I don't have any original thoughts of my own to add to the discussion about the postal service except to add that when it comes to romance and literary inspiration, post office beats electronic hands down.  Just two piece of evidence will suffice:
 
(1)     W.H. Auden's poem for the British post office in the 1930s, "Night Mail". [JF note: seriously, you won't regret clicking on the video below.]
 


(2)     Antoine de Saint-Exupery's novels Courrier Sud (Southern Mail) and Night Flight about the dangers of delivering the air mail in the 1930s...which adds the romance of flight as well.
 
If anyone has written a great poem or novel about sending an email or text message...let me know.

The Sneakernet Factor. Thanks to many readers who sent links to yet another great Randall Munroe xkcd entry, this one about the relative throughput capacities of the internet and physical transport systems.

'Superior in almost every way that matters.' A reader whose business depends on both virtual and physical networks writes:

I work at a small eCommerce company in Redlands, California and know from experience that the federal mail is superior to private couriers in almost every way that matters. They offer the best product at the best rate nine times out of ten. Compromising this service would be devastating to domestic commerce - particularly during the all-important Christmas season/fourth quarter....

As a Constitutionally mandated service aren't talks of why we need the post office just a little bit moot or at the least self-serving (said with all respect) punditry? We're not even talking about an amendment. The original document tells Congress to make post offices and post roads. So isn't this more of a question of: do we have a good post system or a crappy one?

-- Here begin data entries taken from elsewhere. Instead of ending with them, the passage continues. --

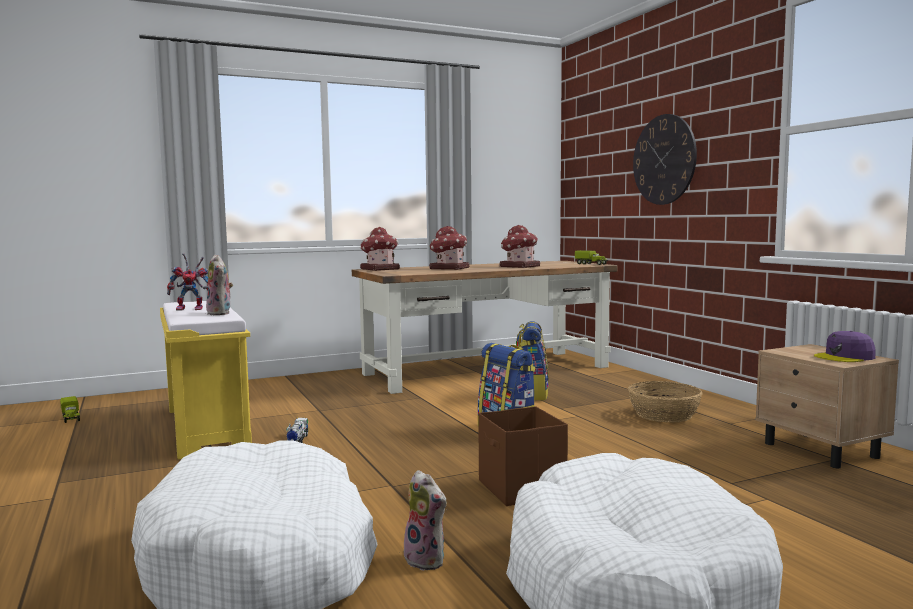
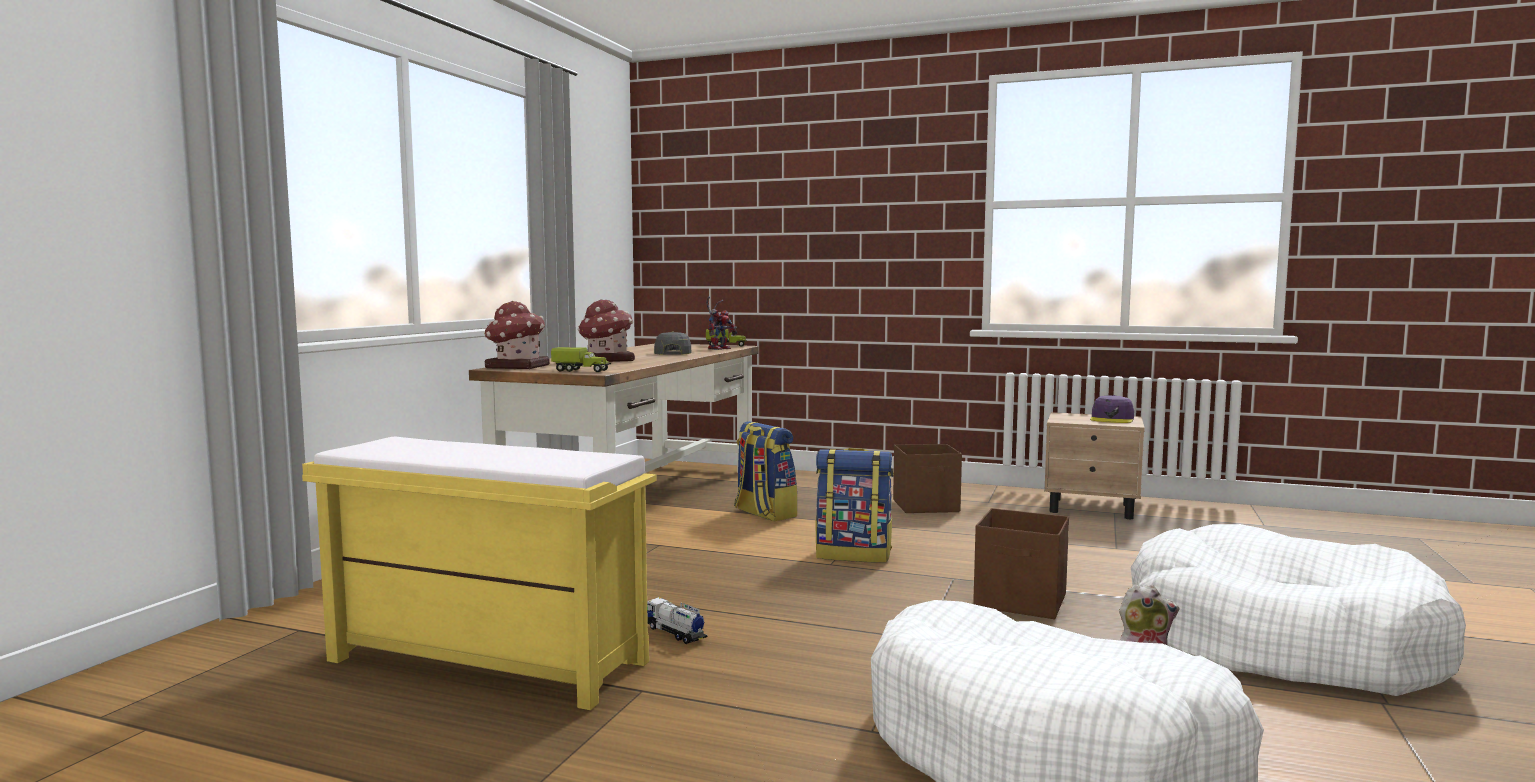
camera: 45 degrees left, 0 degrees up
toy truck [60,396,80,423] -> toy truck moved to [551,347,611,372]
toy robot [167,253,208,311] -> toy robot moved to [706,297,738,350]
plush toy [206,254,233,315] -> none
toy house [500,225,540,268] -> grey cap [654,331,692,355]
basket [628,381,703,423] -> brown storage box [893,444,962,513]
wall clock [633,114,697,205] -> none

The security factor. A reader makes this basic point:

One great feature of "snail mail"..... privacy!!!   No matter  how much or what is done on computers, safety and privacy are not guaranteed!!.

Right -- security can't be guaranteed in either medium. But it certainly is quicker, faster, easier, and more insidious to follow an electronic rather than a physical "paper trail."

The road not taken. A reader looks back:

I've long thought that the great opportunity for the USPS was to be the primary progenitor of the world-wide-web in the US.  That is to say, the primary ISP and Email service provider; the roles now fulfilled by Comcast, Verizon, and Google.  In the mid 90's, when home web access was all dial-up, the post office could have been as instrumental in bringing local web access to rural America as they did with postal access.  And of course then, very few envisioned cloud storage / transfer services.   USPS could have offered (at a time when no others were in the homeowner / retail space): Security, encryption, delivery confirmation, and SPAM / virus protection.  The existing distributed nature of the USPS would have been perfect in terms of support and transition from 'snail' to electronic media. 

This goes against the notion of smaller less intrusive government, but the alternative notions of real web neutrality and widely available web access would have been the kinds of things that would have helped America in the global technology challenges.  (Of course there would have been the prickly concern over how to handle the enormous amounts of porn...).  And finally, since 9/11 & Google, we must assume that all email and web traffic is subject to monitoring and recording; so they could have had a head start on all that. 

To me, this all goes along with the already deep levels of integration and regulatory relationships between the US Government and Broadcasters, Telecoms, and other public forms of media.  Quite possibly the USPS would not have been a direct service provider but, rather, a facilitator, regulator, and equalizer to ensure all America had access to reasonable service levels at reasonable cost and that various public services were integrated into the web early on.

Too late now, I suppose.  I wonder (and doubt) if Al Gore would have had the vision to pursue this approach had he been elected in 2000. 

That's enough for now. Maybe this crisis will have the silver-lining effect of nudging people away from the reflexive denigration of postal employees, postal efficiency, and "snail mail." Not sure what we can do about "going postal," though.